Rosneft is one of the most important state-owned companies that Russia--the world's second largest energy producer--has on its privatization list, which is seen as a key step in improving corporate transparency and increasing shareholder value in the country's corporate sector. The sale of all or some of the Russian government's 75.2% stake in Rosneft would be seen as a key bellwether of its seriousness.

Russia has been plagued for months by high levels of capital flight, first due to political uncertainties and, more recently, by a sharp fall in global risk appetite due to the worsening euro crisis.

Deputy Prime Minister Igor Shuvalov recently acknowledged that both domestic and foreign investors "don't have enough trust in us at the moment."

But the government has given mixed messages in recent months regarding asset sales in Rosneft and other key companies in the oil and gas sector.

Last month, Mr. Putin ordered the government to prepare plans to privatize stakes in Rosneft and gas giant OAO Gazprom held by a government holding company, OAO Rosneftegaz, between 2013 and 2015 depending on market conditions. Earlier in the week, he signed an order that made Rosneft a strategic company, thus mandating that the state keep at least one share.

But last month's decree also authorized Rosneftegaz to buy up shares of other state-owned energy companies that had been earmarked for privatization. Mr. Putin said the company would be allowed to buy the shares through the end of 2014 and would hold the stakes temporarily to allow them to be sold later at higher prices.

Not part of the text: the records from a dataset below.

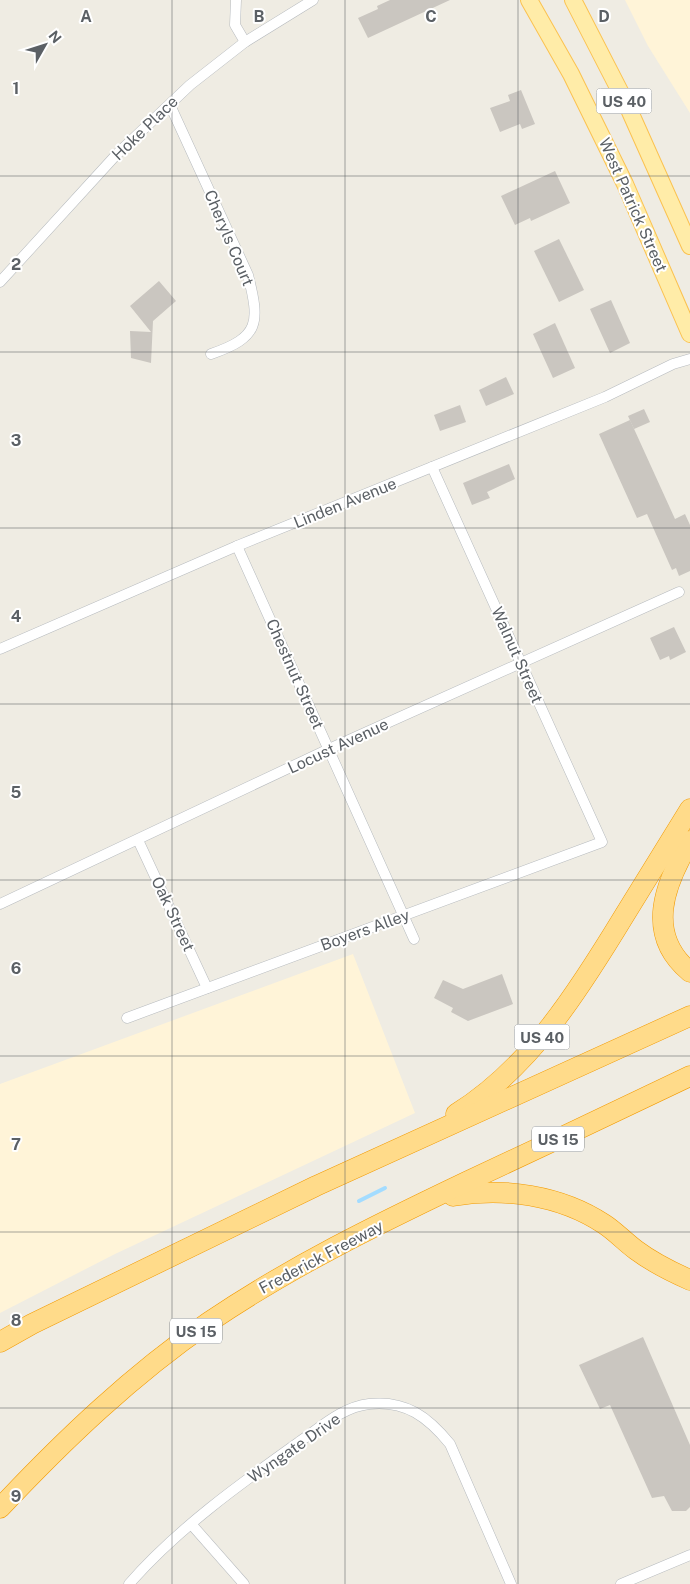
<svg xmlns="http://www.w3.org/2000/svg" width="690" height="1584" font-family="'Public Sans',sans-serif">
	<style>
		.commercial { fill: #fff4d8 }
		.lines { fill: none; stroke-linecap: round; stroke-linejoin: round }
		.stream { stroke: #a3dcff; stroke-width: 4 }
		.building { fill: #cac6c0 }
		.minor-casing { stroke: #b6babe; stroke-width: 11 }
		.primary-casing { stroke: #fbc250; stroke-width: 18 }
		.motorway-casing { stroke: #f29a00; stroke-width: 21 }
		.minor { stroke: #fff; stroke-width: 10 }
		.primary { stroke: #ffeca8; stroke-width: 16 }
		.motorway { stroke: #ffdb8a; stroke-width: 20 }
		.grid { fill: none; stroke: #5b6065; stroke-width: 1; stroke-opacity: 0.55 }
		.labels { text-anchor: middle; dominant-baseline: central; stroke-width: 4; stroke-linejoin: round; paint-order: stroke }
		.shield { fill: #fff; stroke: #8c9093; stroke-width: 1 }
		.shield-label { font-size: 15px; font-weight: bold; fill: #5b6065 }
		.street-label { font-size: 16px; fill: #5b6065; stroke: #fff }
		.grid-label { font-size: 16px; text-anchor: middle; font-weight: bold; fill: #5b6065; stroke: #fff; stroke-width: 4; stroke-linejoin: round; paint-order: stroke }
	</style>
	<rect width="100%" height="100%" fill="#efece3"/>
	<g class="commercial">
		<polygon points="625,0 690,0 690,113 648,46"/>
		<polygon points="353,954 415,1113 115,1254 0,1313 0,1084"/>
	</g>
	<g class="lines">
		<polyline class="stream" points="359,1201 385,1188"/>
	</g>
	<g class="building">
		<polygon points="390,0 450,0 368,38 358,18 378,9 377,6"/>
		<polygon points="521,90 535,124 522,129 520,124 500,132 490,108 510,101 508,95"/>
		<polygon points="555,171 570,203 531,221 530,218 515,225 501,196"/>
		<polygon points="559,239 584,290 559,302 534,251"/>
		<polygon points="159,281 176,301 153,321 151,363 131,358 130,331 151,332 130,306"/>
		<polygon points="611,300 630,343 610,353 590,309"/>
		<polygon points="555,323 575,368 553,378 533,334"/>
		<polygon points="506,377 514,394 486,406 479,390"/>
		<polygon points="460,405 466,422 440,431 434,415"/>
		<polygon points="644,409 650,422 634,429 628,416"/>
		<polygon points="630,420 675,519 685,514 690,525 690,571 679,576 676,568 672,570 647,514 637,518 599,434"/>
		<polygon points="509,464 515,479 487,492 490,498 472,505 463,483"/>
		<polygon points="674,627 686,652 670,660 669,656 660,660 650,638"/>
		<polygon points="502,974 513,1004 468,1021 451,1012 453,1008 434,998 443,980 463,989"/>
		<polygon points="643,1337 690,1445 690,1507 686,1511 672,1511 664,1496 652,1498 610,1405 600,1409 579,1365"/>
	</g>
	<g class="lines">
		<g class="minor-casing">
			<g id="minor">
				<polyline points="236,0 235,25 245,42"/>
				<path d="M 170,105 L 248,275 C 260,323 260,337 211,354"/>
				<polyline points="0,282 116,155 190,85 245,42 313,0"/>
				<polyline points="237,546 414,939"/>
				<polyline points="0,649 237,546 605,397 673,364 690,359"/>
				<polyline points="138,840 207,988"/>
				<polyline points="0,904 329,749 679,592"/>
				<polyline points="127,1018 602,842 432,467"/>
				<polyline points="192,1525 244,1584"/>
				<path d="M 129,1584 C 177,1529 240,1484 299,1442 C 320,1428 342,1407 369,1404 C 406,1400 428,1417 450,1444 L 511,1584"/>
				<polyline points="621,1584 690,1555"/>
			</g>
		</g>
		<g class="primary-casing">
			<g id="primary">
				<polyline points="529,0 571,74 625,184 690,334"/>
				<polyline points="573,0 627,105 690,246"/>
			</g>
		</g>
		<g class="motorway-casing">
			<g id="motorway">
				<path d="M 690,841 C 665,883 644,934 690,972"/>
				<path d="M 456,1114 C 531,1067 579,990 624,916 C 646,880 668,845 690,809"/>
				<path d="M 453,1196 C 503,1187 560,1195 604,1224 C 615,1231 625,1242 636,1250 C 652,1262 672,1272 690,1280"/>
				<polyline points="0,1342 32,1324 316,1186 690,1016"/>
				<path d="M 0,1508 C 64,1440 132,1375 209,1322 C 290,1267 378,1224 466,1182 C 541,1147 615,1112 690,1076"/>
			</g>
		</g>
		<use href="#minor" class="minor"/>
		<use href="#primary" class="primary"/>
		<use href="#motorway" class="motorway"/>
	</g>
	<path class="grid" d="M 172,0 L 172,1584M 345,0 L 345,1584M 518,0 L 518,1584M 0,176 L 690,176M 0,352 L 690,352M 0,528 L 690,528M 0,704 L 690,704M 0,880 L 690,880M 0,1056 L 690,1056M 0,1232 L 690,1232M 0,1408 L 690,1408"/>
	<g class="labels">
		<g class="shield">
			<rect x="596.5" y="88.5" width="55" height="25" rx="4"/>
			<rect x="514.5" y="1024.5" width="55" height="25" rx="4"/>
			<rect x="532" y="1126.5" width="52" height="25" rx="4"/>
			<rect x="170" y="1318.5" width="52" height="25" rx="4"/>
		</g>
		<g class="shield-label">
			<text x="624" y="101">US 40</text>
			<text x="542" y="1037">US 40</text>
			<text x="558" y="1139">US 15</text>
			<text x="196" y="1331">US 15</text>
		</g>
		<g class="street-label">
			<text transform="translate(145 128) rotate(-44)">Hoke Place</text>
			<text transform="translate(633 205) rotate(66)">West Patrick Street</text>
			<text transform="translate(229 238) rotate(67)">Cheryls Court</text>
			<text transform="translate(345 503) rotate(-22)">Linden Avenue</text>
			<text transform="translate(517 655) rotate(66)">Walnut Street</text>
			<text transform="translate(295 674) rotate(66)">Chestnut Street</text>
			<text transform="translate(338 746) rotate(-25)">Locust Avenue</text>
			<text transform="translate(173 914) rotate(65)">Oak Street</text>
			<text transform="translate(365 930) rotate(-20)">Boyers Alley</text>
			<text transform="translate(321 1257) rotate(-28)">Frederick Freeway</text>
			<text transform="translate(294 1448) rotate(-35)">Wyngate Drive</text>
		</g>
	</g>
	<g class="grid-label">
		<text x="86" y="22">A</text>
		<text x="259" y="22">B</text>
		<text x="431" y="22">C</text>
		<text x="604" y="22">D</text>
		<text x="16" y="94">1</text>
		<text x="16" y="270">2</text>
		<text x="16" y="446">3</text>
		<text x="16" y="622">4</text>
		<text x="16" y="798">5</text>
		<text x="16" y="974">6</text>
		<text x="16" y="1150">7</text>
		<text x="16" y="1326">8</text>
		<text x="16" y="1502">9</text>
	</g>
	<g transform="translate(45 45) rotate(51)" stroke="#ffffff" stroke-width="4" paint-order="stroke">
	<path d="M0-4L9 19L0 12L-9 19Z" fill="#5b6065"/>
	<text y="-8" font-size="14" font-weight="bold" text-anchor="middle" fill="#5b6065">N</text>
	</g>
</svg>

Thursday, Mr. Shuvalov said: "We won't rush. If we have good deals, very good terms for Rosneft and we are in a condition to have the deal come through as a good one, then we will have it come through. If not...there is no sense."

Russia plans to triple its volume of privatization in 2012 to 300 billion rubles ($9.17 billion), from RUB100 billion last year, Economy Minister Andrei Belousov said at the meeting.

The state is still looking for an opportunity to sell a planned 7.6% stake in banking giant Sberbank, Mr. Belousov said.